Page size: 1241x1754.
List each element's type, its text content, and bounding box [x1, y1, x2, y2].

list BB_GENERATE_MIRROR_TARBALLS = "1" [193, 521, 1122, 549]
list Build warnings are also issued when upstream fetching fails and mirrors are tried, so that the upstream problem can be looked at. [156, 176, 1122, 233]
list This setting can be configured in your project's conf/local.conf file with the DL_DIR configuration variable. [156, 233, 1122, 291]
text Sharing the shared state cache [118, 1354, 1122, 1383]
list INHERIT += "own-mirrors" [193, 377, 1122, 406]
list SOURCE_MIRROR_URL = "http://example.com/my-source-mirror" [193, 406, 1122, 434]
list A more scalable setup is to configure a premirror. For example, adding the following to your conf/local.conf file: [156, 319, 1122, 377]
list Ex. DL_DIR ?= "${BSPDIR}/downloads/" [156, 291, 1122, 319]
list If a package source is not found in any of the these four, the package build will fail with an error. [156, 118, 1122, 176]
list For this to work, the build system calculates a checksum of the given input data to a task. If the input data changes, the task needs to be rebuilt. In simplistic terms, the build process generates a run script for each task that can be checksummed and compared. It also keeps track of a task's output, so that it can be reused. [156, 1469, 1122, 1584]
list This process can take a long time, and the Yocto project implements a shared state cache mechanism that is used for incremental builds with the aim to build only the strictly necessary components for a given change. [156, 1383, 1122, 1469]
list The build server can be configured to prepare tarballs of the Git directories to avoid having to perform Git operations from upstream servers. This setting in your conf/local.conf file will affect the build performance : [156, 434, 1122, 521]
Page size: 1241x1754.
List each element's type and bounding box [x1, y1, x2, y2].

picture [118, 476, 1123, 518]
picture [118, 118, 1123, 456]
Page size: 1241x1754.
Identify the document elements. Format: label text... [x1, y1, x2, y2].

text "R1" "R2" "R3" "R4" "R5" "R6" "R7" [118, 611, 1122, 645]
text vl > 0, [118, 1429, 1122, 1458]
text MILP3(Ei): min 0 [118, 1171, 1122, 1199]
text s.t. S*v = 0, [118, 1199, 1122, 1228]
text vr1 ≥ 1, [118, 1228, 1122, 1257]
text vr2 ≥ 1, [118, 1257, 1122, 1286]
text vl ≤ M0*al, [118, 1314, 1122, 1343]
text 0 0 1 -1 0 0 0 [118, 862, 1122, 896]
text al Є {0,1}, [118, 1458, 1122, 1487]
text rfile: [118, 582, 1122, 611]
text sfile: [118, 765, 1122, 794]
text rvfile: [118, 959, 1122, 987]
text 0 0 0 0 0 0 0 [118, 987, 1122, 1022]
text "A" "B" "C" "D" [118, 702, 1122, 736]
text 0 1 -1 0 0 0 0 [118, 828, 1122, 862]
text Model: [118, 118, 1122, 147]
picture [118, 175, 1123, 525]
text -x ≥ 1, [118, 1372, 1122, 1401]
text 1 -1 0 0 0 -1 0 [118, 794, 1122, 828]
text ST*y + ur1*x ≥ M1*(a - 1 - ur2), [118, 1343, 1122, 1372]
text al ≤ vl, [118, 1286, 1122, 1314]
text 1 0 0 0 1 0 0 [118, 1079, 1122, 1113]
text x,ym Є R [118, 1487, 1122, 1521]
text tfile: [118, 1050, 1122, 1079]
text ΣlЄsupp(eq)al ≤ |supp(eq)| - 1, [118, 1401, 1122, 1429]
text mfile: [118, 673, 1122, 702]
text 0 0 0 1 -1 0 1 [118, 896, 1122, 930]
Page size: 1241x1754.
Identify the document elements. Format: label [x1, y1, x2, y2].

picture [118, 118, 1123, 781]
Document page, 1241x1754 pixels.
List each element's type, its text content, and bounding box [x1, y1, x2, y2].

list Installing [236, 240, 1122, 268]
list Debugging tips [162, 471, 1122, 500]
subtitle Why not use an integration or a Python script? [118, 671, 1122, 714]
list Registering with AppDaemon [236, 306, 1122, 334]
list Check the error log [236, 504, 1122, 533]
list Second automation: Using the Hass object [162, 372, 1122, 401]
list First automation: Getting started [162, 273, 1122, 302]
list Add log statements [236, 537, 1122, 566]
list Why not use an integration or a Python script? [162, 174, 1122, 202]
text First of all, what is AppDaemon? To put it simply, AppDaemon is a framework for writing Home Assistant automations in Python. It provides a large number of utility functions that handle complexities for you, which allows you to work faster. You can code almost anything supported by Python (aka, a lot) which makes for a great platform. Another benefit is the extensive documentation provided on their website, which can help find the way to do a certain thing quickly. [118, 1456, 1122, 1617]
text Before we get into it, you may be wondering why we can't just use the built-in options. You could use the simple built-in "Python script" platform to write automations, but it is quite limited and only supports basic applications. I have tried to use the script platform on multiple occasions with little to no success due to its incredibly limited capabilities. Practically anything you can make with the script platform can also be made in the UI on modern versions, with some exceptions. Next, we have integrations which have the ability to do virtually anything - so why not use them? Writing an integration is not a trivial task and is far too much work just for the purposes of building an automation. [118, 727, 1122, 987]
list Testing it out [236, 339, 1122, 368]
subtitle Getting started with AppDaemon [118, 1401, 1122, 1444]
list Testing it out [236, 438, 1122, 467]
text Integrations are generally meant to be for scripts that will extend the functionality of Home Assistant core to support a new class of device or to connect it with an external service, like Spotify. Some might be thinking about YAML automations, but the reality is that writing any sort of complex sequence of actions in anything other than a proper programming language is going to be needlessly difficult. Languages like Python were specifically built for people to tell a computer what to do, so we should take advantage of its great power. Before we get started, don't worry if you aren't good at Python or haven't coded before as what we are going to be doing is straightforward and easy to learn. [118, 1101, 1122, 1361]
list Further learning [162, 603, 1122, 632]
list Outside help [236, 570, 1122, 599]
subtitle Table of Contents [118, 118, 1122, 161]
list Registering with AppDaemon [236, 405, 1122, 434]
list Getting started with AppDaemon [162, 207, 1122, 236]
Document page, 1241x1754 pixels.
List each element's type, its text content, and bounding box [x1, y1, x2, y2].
● ● ● ● ● ● ●
▸ Task requirements: Write out every line of the items above verbatim, with nothing left out, reordered, or altered.

▸ Expected answer:
Page size: 1241x1754.
List each element's type, its text content, and bounding box [x1, y1, x2, y2].

list BB_GENERATE_MIRROR_TARBALLS = "1" [193, 521, 1122, 549]
list Build warnings are also issued when upstream fetching fails and mirrors are tried, so that the upstream problem can be looked at. [156, 176, 1122, 233]
list This setting can be configured in your project's conf/local.conf file with the DL_DIR configuration variable. [156, 233, 1122, 291]
text Sharing the shared state cache [118, 1354, 1122, 1383]
list INHERIT += "own-mirrors" [193, 377, 1122, 406]
list SOURCE_MIRROR_URL = "http://example.com/my-source-mirror" [193, 406, 1122, 434]
list A more scalable setup is to configure a premirror. For example, adding the following to your conf/local.conf file: [156, 319, 1122, 377]
list Ex. DL_DIR ?= "${BSPDIR}/downloads/" [156, 291, 1122, 319]
list If a package source is not found in any of the these four, the package build will fail with an error. [156, 118, 1122, 176]
list For this to work, the build system calculates a checksum of the given input data to a task. If the input data changes, the task needs to be rebuilt. In simplistic terms, the build process generates a run script for each task that can be checksummed and compared. It also keeps track of a task's output, so that it can be reused. [156, 1469, 1122, 1584]
list This process can take a long time, and the Yocto project implements a shared state cache mechanism that is used for incremental builds with the aim to build only the strictly necessary components for a given change. [156, 1383, 1122, 1469]
list The build server can be configured to prepare tarballs of the Git directories to avoid having to perform Git operations from upstream servers. This setting in your conf/local.conf file will affect the build performance : [156, 434, 1122, 521]
Page size: 1241x1754.
List each element's type and bounding box [x1, y1, x2, y2].

picture [118, 476, 1123, 518]
picture [118, 118, 1123, 456]
Page size: 1241x1754.
Identify the document elements. Format: label text... [x1, y1, x2, y2].

text "R1" "R2" "R3" "R4" "R5" "R6" "R7" [118, 611, 1122, 645]
text vl > 0, [118, 1429, 1122, 1458]
text MILP3(Ei): min 0 [118, 1171, 1122, 1199]
text s.t. S*v = 0, [118, 1199, 1122, 1228]
text vr1 ≥ 1, [118, 1228, 1122, 1257]
text vr2 ≥ 1, [118, 1257, 1122, 1286]
text vl ≤ M0*al, [118, 1314, 1122, 1343]
text 0 0 1 -1 0 0 0 [118, 862, 1122, 896]
text al Є {0,1}, [118, 1458, 1122, 1487]
text rfile: [118, 582, 1122, 611]
text sfile: [118, 765, 1122, 794]
text rvfile: [118, 959, 1122, 987]
text 0 0 0 0 0 0 0 [118, 987, 1122, 1022]
text "A" "B" "C" "D" [118, 702, 1122, 736]
text 0 1 -1 0 0 0 0 [118, 828, 1122, 862]
text Model: [118, 118, 1122, 147]
picture [118, 175, 1123, 525]
text -x ≥ 1, [118, 1372, 1122, 1401]
text 1 -1 0 0 0 -1 0 [118, 794, 1122, 828]
text ST*y + ur1*x ≥ M1*(a - 1 - ur2), [118, 1343, 1122, 1372]
text al ≤ vl, [118, 1286, 1122, 1314]
text 1 0 0 0 1 0 0 [118, 1079, 1122, 1113]
text x,ym Є R [118, 1487, 1122, 1521]
text tfile: [118, 1050, 1122, 1079]
text ΣlЄsupp(eq)al ≤ |supp(eq)| - 1, [118, 1401, 1122, 1429]
text mfile: [118, 673, 1122, 702]
text 0 0 0 1 -1 0 1 [118, 896, 1122, 930]
Page size: 1241x1754.
Identify the document elements. Format: label [x1, y1, x2, y2].

picture [118, 118, 1123, 781]
Document page, 1241x1754 pixels.
List each element's type, its text content, and bounding box [x1, y1, x2, y2].

list Installing [236, 240, 1122, 268]
list Debugging tips [162, 471, 1122, 500]
subtitle Why not use an integration or a Python script? [118, 671, 1122, 714]
list Registering with AppDaemon [236, 306, 1122, 334]
list Check the error log [236, 504, 1122, 533]
list Second automation: Using the Hass object [162, 372, 1122, 401]
list First automation: Getting started [162, 273, 1122, 302]
list Add log statements [236, 537, 1122, 566]
list Why not use an integration or a Python script? [162, 174, 1122, 202]
text First of all, what is AppDaemon? To put it simply, AppDaemon is a framework for writing Home Assistant automations in Python. It provides a large number of utility functions that handle complexities for you, which allows you to work faster. You can code almost anything supported by Python (aka, a lot) which makes for a great platform. Another benefit is the extensive documentation provided on their website, which can help find the way to do a certain thing quickly. [118, 1456, 1122, 1617]
text Before we get into it, you may be wondering why we can't just use the built-in options. You could use the simple built-in "Python script" platform to write automations, but it is quite limited and only supports basic applications. I have tried to use the script platform on multiple occasions with little to no success due to its incredibly limited capabilities. Practically anything you can make with the script platform can also be made in the UI on modern versions, with some exceptions. Next, we have integrations which have the ability to do virtually anything - so why not use them? Writing an integration is not a trivial task and is far too much work just for the purposes of building an automation. [118, 727, 1122, 987]
list Testing it out [236, 339, 1122, 368]
subtitle Getting started with AppDaemon [118, 1401, 1122, 1444]
list Testing it out [236, 438, 1122, 467]
text Integrations are generally meant to be for scripts that will extend the functionality of Home Assistant core to support a new class of device or to connect it with an external service, like Spotify. Some might be thinking about YAML automations, but the reality is that writing any sort of complex sequence of actions in anything other than a proper programming language is going to be needlessly difficult. Languages like Python were specifically built for people to tell a computer what to do, so we should take advantage of its great power. Before we get started, don't worry if you aren't good at Python or haven't coded before as what we are going to be doing is straightforward and easy to learn. [118, 1101, 1122, 1361]
list Further learning [162, 603, 1122, 632]
list Outside help [236, 570, 1122, 599]
subtitle Table of Contents [118, 118, 1122, 161]
list Registering with AppDaemon [236, 405, 1122, 434]
list Getting started with AppDaemon [162, 207, 1122, 236]
Document page, 1241x1754 pixels.
List each element's type, its text content, and bounding box [x1, y1, x2, y2].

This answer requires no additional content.